### ASSIGNED TASK
Print again, word for word, all of the records below, and leave the pictures out.

### DATA EXTRACTS
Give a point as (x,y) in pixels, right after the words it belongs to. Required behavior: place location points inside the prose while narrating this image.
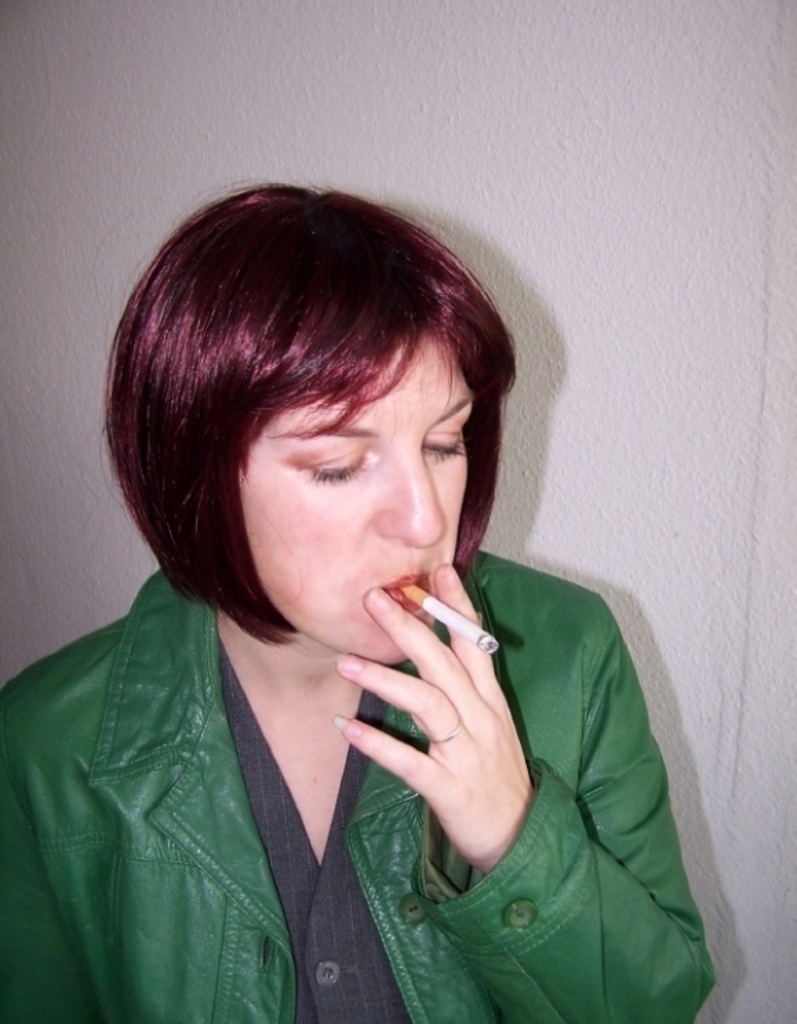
In this image, there is a person (596,676) in front of the wall (685,707) wearing clothes (421,925) and holding a cigarette (432,604) in her mouth (406,608).
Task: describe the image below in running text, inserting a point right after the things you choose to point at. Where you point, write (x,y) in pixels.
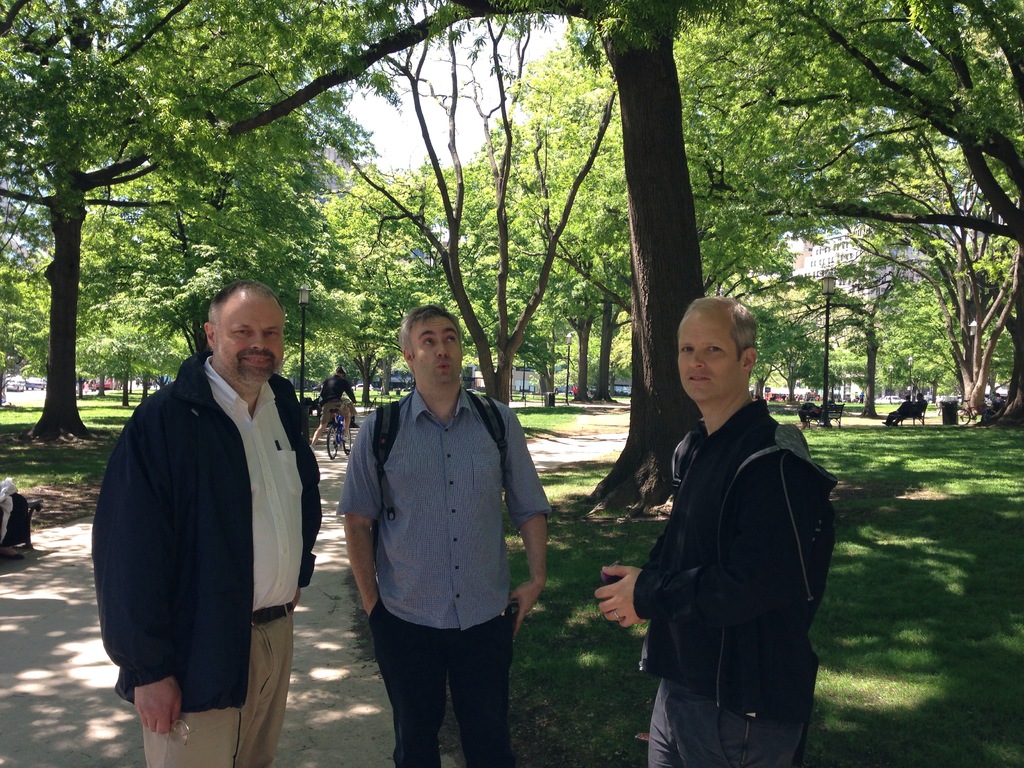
In this picture there are men (259,372) in the center of the image (579,474) and there is grassland (841,447) on the right (837,431) and left side of the image (116,395), there are buildings (899,251) and trees (567,192) in the background area of the image (328,324) and there is a boy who is cycling on the left side of the image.
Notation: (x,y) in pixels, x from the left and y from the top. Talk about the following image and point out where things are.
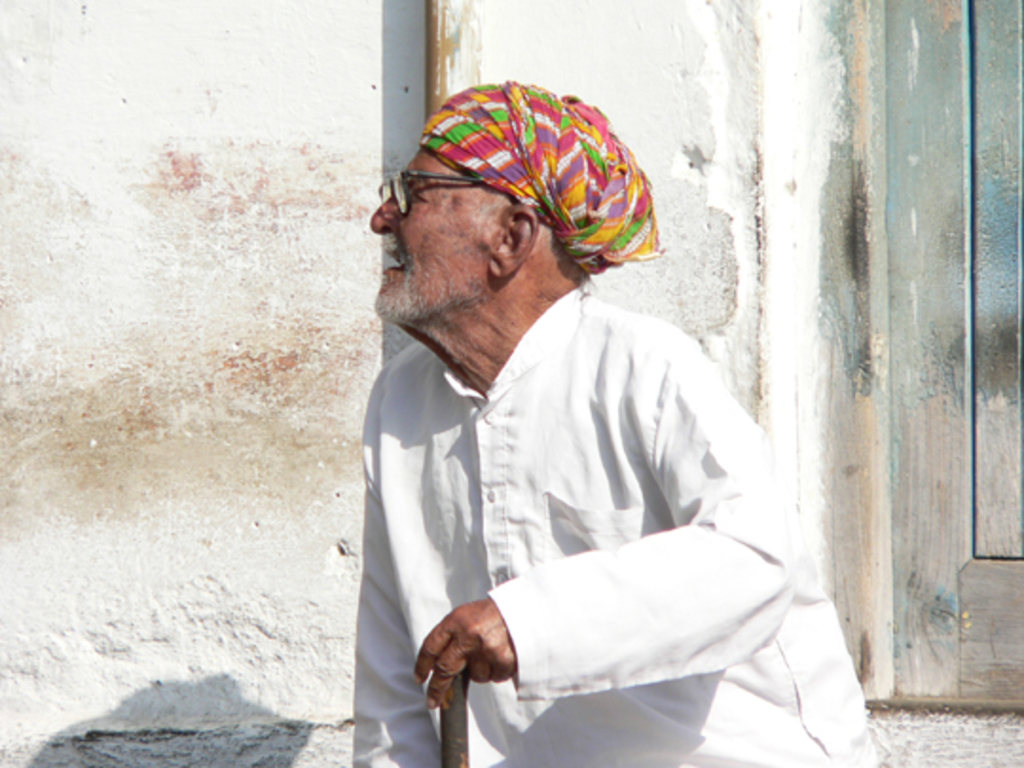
In this image we can see a person (508,417) sitting and holding an object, behind him there is a pole (433,46), door (936,294) and the wall (389,21).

### SOLVED PROBLEM
Give a point as (x,y) in pixels, right after the words it belongs to. Required behavior: place location points inside the prose while narrating this image.
In this image, there is a person (596,676) in front of the wall (685,707) wearing clothes (421,925) and holding a cigarette (432,604) in her mouth (406,608).
Task: describe the image below in running text, inserting a point right after the things you choose to point at. Where you point, write (x,y) in pixels.
In this picture there are men (259,372) in the center of the image (579,474) and there is grassland (841,447) on the right (837,431) and left side of the image (116,395), there are buildings (899,251) and trees (567,192) in the background area of the image (328,324) and there is a boy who is cycling on the left side of the image.
Notation: (x,y) in pixels, x from the left and y from the top. Talk about the following image and point out where things are.
In this image we can see a person (508,417) sitting and holding an object, behind him there is a pole (433,46), door (936,294) and the wall (389,21).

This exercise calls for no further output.